Text for analysis:
These Esploratori units were limited to intelligence, propaganda and other defensive actions, and they would later become the 39th Regiment of the Czechoslovak Italian Legion.[12]

Then the massive Italian defeat at the Battle of Caporetto in late 1917 altered the whole dynamic in Italy for the Czechs and Slovaks.

After Caporetto, the Czechoslovak Legion of Italy Is Established

On April 21, 1918 the Prime Minister of the Kingdom of Italy Vittorio Emanuele Orlando signed, together with the Minister of War Vittorio Italo Zupelli and Colonel Štefánik, representing the Czechoslovak National Council, an agreement that created the Italian Czechoslovak Legion.[13] During the negotiations, General Štefánik told the Prime Minister: I do not request anything from you, but to allow our people to die for their ideals.[14] Štefánik then received, on May 24 from Orlando, the Legion colors in a solemn ceremony at the Altare della Patria in Rome.[15]

From the prisoner work battalions, four Infantry Regiments were formed, consisting of 13,653 soldiers and 489 officers, which then merged into two Brigades, taking the name of the Sixth Division Czechoslovak. They were placed under the command of General Andrea Graziani.[16]

The Infantry Units were initially placed in the Euganean hills. However, some reconnaissance battalions were deployed at the Battle of Solstizio (Piave) in June 1918. In a bit of irony, Jan Čapek died in that Battle on his birthday, June 17.

Work order 1: Decide whether each statement below agrees with the account of the Czechoslovak Legion in Italy. Answer yes or no, and quote the words from the account that settle it. (a) The agreement that created the Italian Czechoslovak Legion was signed on April 21, 1918. (b) The four Infantry Regiments were placed under the command of Colonel Štefánik. (c) Štefánik received the Legion colors in Rome.
Work order 2: Carry on the account of the Czechoslovak Legion in Italy, picking up right after its final sentence.

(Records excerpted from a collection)

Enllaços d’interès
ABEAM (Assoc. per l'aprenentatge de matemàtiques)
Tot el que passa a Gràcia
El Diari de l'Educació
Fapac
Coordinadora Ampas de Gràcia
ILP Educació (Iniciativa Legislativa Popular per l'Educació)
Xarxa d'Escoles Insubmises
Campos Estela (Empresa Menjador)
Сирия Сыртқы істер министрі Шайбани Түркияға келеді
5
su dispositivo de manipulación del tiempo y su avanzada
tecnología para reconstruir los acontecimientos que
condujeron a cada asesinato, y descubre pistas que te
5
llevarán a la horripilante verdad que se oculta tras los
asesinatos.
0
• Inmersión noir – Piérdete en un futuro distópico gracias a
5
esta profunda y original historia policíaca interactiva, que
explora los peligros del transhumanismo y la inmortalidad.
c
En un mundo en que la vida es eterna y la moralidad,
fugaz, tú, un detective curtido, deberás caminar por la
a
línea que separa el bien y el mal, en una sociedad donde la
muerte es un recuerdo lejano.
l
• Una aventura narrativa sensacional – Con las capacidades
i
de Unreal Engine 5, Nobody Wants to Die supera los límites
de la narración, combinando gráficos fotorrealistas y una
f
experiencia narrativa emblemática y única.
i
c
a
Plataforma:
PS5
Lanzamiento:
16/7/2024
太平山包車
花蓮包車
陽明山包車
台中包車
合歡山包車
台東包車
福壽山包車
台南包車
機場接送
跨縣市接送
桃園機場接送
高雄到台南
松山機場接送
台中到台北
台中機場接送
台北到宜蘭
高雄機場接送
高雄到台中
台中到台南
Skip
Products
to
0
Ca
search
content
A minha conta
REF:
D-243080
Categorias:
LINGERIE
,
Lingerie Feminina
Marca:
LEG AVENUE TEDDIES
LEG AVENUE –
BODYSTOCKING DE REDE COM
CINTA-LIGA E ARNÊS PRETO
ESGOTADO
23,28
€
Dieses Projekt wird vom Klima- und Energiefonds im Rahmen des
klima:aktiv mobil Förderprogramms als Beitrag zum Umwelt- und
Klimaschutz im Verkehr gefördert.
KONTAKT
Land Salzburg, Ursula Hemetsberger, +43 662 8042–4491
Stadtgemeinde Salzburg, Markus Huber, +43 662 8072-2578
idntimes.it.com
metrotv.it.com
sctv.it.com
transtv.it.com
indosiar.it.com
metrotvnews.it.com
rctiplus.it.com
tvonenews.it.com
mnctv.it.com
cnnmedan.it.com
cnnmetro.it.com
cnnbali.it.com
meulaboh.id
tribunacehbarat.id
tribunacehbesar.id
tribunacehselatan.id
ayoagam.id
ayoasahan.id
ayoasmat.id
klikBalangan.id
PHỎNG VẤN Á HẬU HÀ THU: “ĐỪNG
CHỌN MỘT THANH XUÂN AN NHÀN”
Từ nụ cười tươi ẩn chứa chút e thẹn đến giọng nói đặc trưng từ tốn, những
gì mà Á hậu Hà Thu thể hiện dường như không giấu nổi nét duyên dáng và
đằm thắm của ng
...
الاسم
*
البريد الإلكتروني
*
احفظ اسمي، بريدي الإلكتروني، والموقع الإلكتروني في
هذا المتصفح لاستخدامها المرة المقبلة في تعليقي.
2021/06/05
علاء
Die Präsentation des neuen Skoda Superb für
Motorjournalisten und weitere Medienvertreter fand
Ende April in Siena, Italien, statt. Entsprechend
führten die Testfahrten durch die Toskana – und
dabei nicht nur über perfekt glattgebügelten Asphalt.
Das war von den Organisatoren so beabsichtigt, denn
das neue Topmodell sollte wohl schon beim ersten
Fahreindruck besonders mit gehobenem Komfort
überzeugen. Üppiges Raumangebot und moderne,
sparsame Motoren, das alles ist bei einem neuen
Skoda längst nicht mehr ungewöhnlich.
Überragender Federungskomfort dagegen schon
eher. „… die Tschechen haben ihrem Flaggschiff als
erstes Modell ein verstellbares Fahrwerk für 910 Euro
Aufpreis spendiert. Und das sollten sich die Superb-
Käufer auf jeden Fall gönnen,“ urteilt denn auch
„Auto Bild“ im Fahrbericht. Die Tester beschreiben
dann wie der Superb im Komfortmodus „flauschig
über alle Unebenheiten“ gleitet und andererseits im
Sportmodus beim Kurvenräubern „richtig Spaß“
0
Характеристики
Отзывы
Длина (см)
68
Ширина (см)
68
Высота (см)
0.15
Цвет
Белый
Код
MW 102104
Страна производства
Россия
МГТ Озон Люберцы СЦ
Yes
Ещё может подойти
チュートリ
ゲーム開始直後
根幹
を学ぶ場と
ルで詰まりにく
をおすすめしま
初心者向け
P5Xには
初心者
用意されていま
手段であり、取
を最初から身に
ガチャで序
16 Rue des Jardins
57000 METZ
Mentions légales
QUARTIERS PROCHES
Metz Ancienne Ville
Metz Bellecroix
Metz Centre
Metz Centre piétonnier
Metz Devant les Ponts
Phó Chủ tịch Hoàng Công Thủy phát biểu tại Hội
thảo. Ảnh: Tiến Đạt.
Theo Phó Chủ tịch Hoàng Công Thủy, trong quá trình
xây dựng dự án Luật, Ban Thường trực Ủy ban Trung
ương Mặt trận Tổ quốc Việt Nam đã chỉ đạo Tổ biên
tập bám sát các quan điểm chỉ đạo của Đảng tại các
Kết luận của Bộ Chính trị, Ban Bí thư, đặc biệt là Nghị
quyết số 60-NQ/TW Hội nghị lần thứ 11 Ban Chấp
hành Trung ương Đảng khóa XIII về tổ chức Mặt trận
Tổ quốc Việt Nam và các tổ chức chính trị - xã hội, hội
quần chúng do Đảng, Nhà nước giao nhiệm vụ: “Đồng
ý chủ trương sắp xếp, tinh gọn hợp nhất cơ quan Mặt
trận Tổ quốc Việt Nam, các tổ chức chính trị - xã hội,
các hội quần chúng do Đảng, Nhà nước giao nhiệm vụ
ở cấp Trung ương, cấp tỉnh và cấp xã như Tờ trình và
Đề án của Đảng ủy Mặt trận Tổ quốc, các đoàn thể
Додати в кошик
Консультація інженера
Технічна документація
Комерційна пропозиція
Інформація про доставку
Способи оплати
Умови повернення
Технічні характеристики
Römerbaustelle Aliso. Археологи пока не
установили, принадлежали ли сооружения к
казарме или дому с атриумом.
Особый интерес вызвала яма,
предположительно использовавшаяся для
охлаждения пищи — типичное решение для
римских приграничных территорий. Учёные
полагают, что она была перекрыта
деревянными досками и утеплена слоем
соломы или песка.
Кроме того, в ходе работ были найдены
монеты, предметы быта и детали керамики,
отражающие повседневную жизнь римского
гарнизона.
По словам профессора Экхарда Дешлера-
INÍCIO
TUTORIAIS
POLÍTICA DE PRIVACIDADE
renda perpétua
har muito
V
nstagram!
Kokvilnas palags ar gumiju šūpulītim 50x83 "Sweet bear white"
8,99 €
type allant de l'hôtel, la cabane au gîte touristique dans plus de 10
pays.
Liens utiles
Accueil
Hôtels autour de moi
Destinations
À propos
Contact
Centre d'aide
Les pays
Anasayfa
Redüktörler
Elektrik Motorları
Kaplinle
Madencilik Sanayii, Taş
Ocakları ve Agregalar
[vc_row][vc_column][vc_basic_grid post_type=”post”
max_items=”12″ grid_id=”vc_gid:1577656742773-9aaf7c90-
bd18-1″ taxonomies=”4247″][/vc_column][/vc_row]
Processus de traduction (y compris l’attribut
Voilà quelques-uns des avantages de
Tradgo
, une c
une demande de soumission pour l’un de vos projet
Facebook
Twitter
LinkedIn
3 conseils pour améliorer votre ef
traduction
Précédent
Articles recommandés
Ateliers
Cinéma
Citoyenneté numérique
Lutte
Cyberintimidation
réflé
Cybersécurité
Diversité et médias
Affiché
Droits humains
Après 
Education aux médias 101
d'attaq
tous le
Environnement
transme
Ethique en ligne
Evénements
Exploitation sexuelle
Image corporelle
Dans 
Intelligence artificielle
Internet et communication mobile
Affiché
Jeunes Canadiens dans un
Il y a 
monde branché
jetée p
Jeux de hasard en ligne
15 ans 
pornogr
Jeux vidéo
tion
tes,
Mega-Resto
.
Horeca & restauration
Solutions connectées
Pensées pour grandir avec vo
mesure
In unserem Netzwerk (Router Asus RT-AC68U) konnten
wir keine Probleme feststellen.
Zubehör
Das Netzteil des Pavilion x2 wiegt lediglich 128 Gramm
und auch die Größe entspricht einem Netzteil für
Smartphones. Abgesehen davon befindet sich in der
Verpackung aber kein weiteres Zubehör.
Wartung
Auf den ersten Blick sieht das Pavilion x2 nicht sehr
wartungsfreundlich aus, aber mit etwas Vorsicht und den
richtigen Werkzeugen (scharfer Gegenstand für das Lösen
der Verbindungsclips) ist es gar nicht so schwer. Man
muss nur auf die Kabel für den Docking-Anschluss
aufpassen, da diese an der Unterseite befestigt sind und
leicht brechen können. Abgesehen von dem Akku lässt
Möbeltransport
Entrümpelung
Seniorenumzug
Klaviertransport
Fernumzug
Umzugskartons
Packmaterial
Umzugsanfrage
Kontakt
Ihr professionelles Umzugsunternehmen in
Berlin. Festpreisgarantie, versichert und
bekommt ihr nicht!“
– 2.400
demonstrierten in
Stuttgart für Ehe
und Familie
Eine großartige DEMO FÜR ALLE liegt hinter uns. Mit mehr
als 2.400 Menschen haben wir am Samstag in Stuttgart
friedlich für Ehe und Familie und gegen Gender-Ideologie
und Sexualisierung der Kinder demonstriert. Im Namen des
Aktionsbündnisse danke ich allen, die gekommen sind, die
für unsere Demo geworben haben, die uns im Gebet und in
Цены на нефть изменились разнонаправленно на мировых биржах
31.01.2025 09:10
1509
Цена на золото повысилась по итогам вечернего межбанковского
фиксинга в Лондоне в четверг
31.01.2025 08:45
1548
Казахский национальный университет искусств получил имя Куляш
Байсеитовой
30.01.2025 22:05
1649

Exercise response 1:
(a) Yes: "On April 21, 1918 the Prime Minister of the Kingdom of Italy Vittorio Emanuele Orlando signed"
(b) No: "They were placed under the command of General Andrea Graziani."
(c) Yes: "the Legion colors in a solemn ceremony at the Altare della Patria in Rome"

Exercise response 2:
However, soon the Czechoslovak Regiments were actively deployed in some important battles on the Italian Front. After June, the Legion participated in Battles at Monte Valbella, Monte Asolone and Cima Tre Pezzi.[17] Starting from August 18, 1918 the Legion had the task of defending the sector of Mount Altissimo di Nago, between Lake Garda and the Adige River. It was in this area that the Legion, in September 1918, participated in the battle of Dosso Alto.[18]

The Czechoslovak Legion was also in reserve during the Battle of Vittorio Veneto in October 1918. Shortly thereafter, the Armistice of Villa Giusti concluded the Great War in Italy on November 3, 1918.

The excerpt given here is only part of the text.